Have we created a digital version of this?

If one brand of digital audio workstation dominated the market, we wouldn’t be facing this Digital Tower of Babel. But with a wide choice of computer platforms and/or propriety operating systems, we have ended up with several competing disk formats (including .WAV for, primarily, Windows systems and .AIFF/.SDII for Mac-based DAWs) plus a cornucopia of media types, most of which are completely incompatible. Add to that scenario the major difference between the way in which DAWs process data at the project level – in other words, how they sequence discrete mono/stereo sound files to produce an edited, mixed and processed master mix – and we might begin to reach for that giant bottle of Tylenol.

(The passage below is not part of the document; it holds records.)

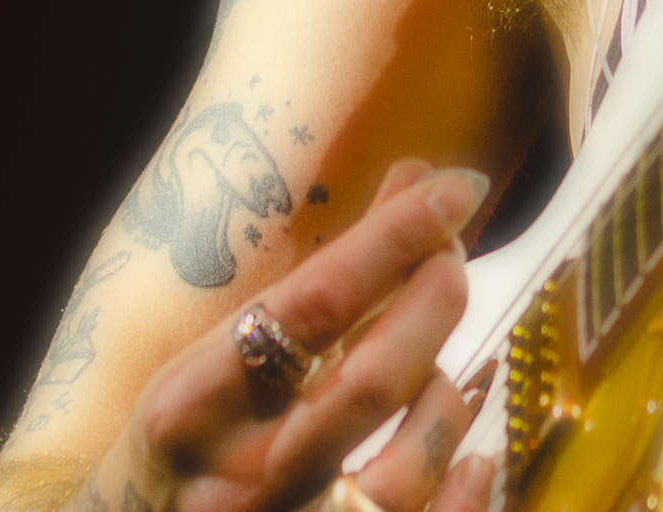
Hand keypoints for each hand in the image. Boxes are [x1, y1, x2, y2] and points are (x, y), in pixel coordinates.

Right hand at [78, 158, 496, 511]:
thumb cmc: (189, 432)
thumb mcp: (223, 349)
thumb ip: (327, 275)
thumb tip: (422, 181)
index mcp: (194, 399)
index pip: (316, 302)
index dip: (397, 236)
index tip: (457, 186)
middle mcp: (235, 474)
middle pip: (373, 383)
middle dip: (435, 304)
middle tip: (452, 259)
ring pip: (402, 472)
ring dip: (445, 407)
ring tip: (441, 377)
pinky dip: (463, 491)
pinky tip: (473, 457)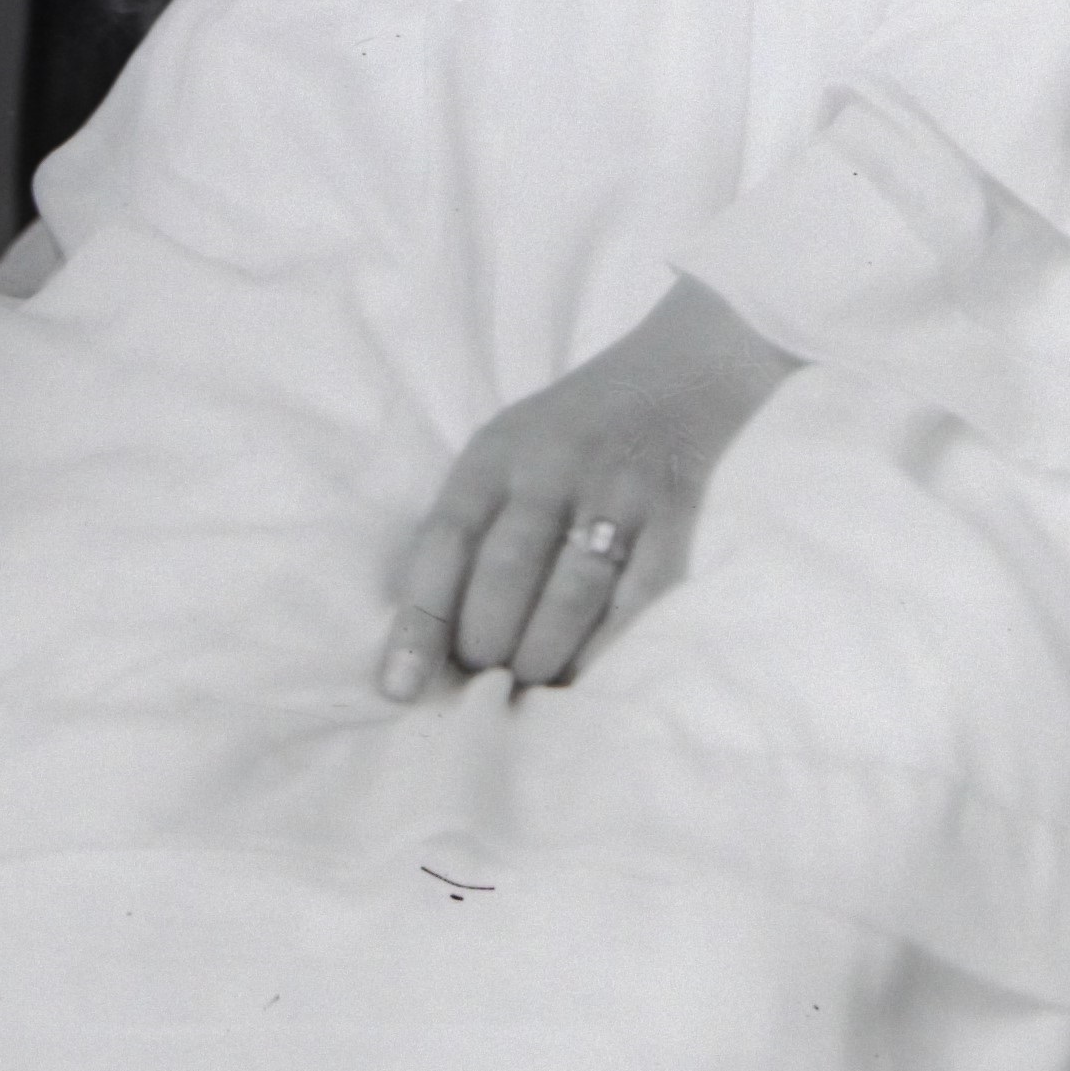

There are several potential solutions. A number of years ago Avid Technology developed OMFI, or Open Media Framework Interchange, a format now offered by a number of workstation vendors.It was obviously in Avid’s interest, as owners of Digidesign’s Pro Tools and developers of its own Media and Film Composer nonlinear video editing systems, to enable projects to move freely from one DAW to another, and maybe allow non-Avid systems to offload audio files and project data that could be finished in ProTools and other Avid-branded products. Conceptually, OMFI provides an open digital-media interchange format between applications and across different computer platforms, supporting video, audio, graphics, animation and effects.

Audio elements, for example, can go their separate ways through the myriad sound-editing and sound-design stages but remain in perfect frame-accurate synchronization when re-assembled on the dubbing stage. In OMFI vernacular, digital media files become “Ingredients” for a designated project, while the program descriptions – how the various sound files, etc., are edited, mixed and otherwise processed – are referred to as “Recipes.” OMFI “Recipes” also support EDL-style information, allowing timecode-based data relating to edit points, crossfade profiles, multitrack source/destination assignments and signal-processing data to be standardized. OMFI Media can also be interchanged through specified OMFI-compliant formats, in addition to optional software modules that exchange media with other digital audio-storage formats.

It goes without saying that a keeping a sound project within an OMFI-compatible environment makes life a whole lot easier for everyone involved. Having transferred an OMFI file with source audio, edit-list information and processed effects from the editing system into the master playback DAW, for example, a sound editor can add effects, Foley, music, ADR, etc. When these various audio tracks have been cut and sweetened, the final sequence can be easily transferred to another workstation on, let’s say, the dubbing stage with all sound edits in place for the final rerecording session. Similarly for the more traditional tracking, overdubs and remix scenario.